- Reading text:
>>>
Refinery margins are determined in international markets and depend on 
many different variables, including refinery capacity, crude quality, 
product specification, transportation costs, and fuel costs.
    In AEO2006, a significant portion of the growth in product imports 
relative to AEO2005 resulted from a projected increase in imports of 
natural gas liquids (NGL). Lower projected total domestic natural gas 
production in AEO2006 coupled with an assumed decrease in the NGL 
content of unconventional sources have resulted in significantly lower 
domestic NGL production. The shortfall is compensated for with an 
increase in NGL imports.
    Finally, AEO2005 also contained assumptions more favorable to the 
expansion of domestic refineries than to importing products, including 
the assumption that global petroleum product providers would be 
reluctant or unable to supply MTBE-free reformulated gasoline and 
ultra-low-sulfur diesel at attractive prices.

                              NATURAL GAS

    Question 1. Current natural gas storage is at about 2.4 trillion 
cubic feet. Working gas stocks remain 37.8 percent above the 5-year 
average and about 23 percent above last year's level. Why do natural 
gas prices remain at record levels if our storage rates are strong and 
does the 5 year average storage number reflect the increase in demand 
we have experienced in gas over the last 5 years? What is the level of 
protection that this level of storage provides compared to other years?
    Answer. Natural gas prices spot prices have dropped significantly 
as extremely mild weather in January and early February led to an 
unusually low draw on gas from storage. For example, Henry Hub spot 
prices, which exceeded $15 per million Btu in mid-December, declined to 
below $7.00 per million Btu on Monday, February 27. Projected winter 
heating costs, while still higher than those experienced last winter, 
are significantly below our expectations at the beginning of October.
<<<
- Provided records:
>>>
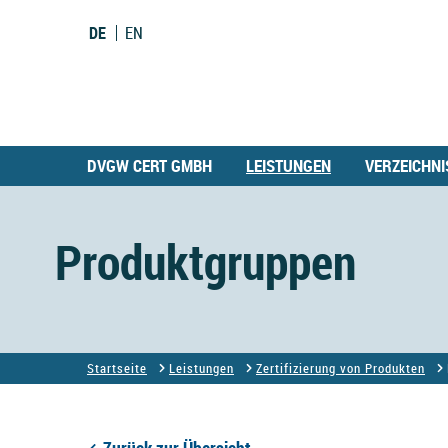
DE
EN
DVGW CERT GMBH
LEISTUNGEN
VERZEICHNI
Produktgruppen
Startseite
Leistungen
Zertifizierung von Produkten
<<<
- Directions: Can you reproduce, word for word, the part of the passage on refinery margins and natural gas that opens with the words containing "Refinery margins are" and closes with "and fuel costs."? The lines are separate material with no connection to the passage on refinery margins and natural gas.

- Written response:
Refinery margins are determined in international markets and depend on 
many different variables, including refinery capacity, crude quality, 
product specification, transportation costs, and fuel costs.